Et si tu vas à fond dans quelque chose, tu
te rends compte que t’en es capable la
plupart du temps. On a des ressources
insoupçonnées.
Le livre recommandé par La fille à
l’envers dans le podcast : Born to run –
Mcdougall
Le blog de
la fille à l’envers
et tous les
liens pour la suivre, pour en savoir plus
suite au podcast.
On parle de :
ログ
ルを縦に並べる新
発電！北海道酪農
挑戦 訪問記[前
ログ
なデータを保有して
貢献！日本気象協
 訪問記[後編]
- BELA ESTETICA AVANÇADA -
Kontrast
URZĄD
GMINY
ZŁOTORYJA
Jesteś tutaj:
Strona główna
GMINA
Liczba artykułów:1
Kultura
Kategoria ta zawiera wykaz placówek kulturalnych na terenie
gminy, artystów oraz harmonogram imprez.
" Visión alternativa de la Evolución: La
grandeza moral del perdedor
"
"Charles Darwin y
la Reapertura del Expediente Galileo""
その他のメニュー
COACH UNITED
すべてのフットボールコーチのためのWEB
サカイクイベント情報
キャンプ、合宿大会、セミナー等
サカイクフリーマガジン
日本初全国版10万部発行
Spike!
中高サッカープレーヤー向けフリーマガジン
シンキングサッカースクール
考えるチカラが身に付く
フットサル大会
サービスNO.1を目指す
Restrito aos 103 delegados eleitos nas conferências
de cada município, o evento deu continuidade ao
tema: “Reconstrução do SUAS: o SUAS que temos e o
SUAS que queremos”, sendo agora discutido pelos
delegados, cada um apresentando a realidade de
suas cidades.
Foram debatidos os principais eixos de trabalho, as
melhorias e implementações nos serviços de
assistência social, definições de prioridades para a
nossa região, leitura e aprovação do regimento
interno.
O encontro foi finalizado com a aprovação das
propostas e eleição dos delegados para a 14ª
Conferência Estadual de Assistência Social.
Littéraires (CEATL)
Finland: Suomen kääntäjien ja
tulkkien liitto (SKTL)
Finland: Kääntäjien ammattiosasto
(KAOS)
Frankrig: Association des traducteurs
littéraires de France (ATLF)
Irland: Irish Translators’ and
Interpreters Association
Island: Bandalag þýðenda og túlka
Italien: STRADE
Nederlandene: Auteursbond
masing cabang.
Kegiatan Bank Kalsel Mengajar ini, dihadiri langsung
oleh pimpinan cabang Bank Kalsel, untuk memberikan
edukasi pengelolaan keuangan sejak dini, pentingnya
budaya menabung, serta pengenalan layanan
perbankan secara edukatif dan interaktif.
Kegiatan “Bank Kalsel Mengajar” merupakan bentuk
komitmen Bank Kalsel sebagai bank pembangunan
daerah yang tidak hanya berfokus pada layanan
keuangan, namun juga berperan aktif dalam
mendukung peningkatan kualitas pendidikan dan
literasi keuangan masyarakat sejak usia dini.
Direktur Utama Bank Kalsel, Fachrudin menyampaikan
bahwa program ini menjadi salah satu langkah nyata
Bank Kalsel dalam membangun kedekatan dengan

[Written task]:
Starting at the first line of the material above, reproduce each line exactly up to and including the line with "nossa região, leitura".

[Solution to this exercise]:
Et si tu vas à fond dans quelque chose, tu
te rends compte que t’en es capable la
plupart du temps. On a des ressources
insoupçonnées.
Le livre recommandé par La fille à
l’envers dans le podcast : Born to run –
Mcdougall
Le blog de
la fille à l’envers
et tous les
liens pour la suivre, pour en savoir plus
suite au podcast.
On parle de :
ログ
ルを縦に並べる新
発電！北海道酪農
挑戦 訪問記[前
ログ
なデータを保有して
貢献！日本気象協
 訪問記[後編]
- BELA ESTETICA AVANÇADA -
Kontrast
URZĄD
GMINY
ZŁOTORYJA
Jesteś tutaj:
Strona główna
GMINA
Liczba artykułów:1
Kultura
Kategoria ta zawiera wykaz placówek kulturalnych na terenie
gminy, artystów oraz harmonogram imprez.
" Visión alternativa de la Evolución: La
grandeza moral del perdedor
"
"Charles Darwin y
la Reapertura del Expediente Galileo""
その他のメニュー
COACH UNITED
すべてのフットボールコーチのためのWEB
サカイクイベント情報
キャンプ、合宿大会、セミナー等
サカイクフリーマガジン
日本初全国版10万部発行
Spike!
中高サッカープレーヤー向けフリーマガジン
シンキングサッカースクール
考えるチカラが身に付く
フットサル大会
サービスNO.1を目指す
Restrito aos 103 delegados eleitos nas conferências
de cada município, o evento deu continuidade ao
tema: “Reconstrução do SUAS: o SUAS que temos e o
SUAS que queremos”, sendo agora discutido pelos
delegados, cada um apresentando a realidade de
suas cidades.
Foram debatidos os principais eixos de trabalho, as
melhorias e implementações nos serviços de
assistência social, definições de prioridades para a
nossa região, leitura e aprovação do regimento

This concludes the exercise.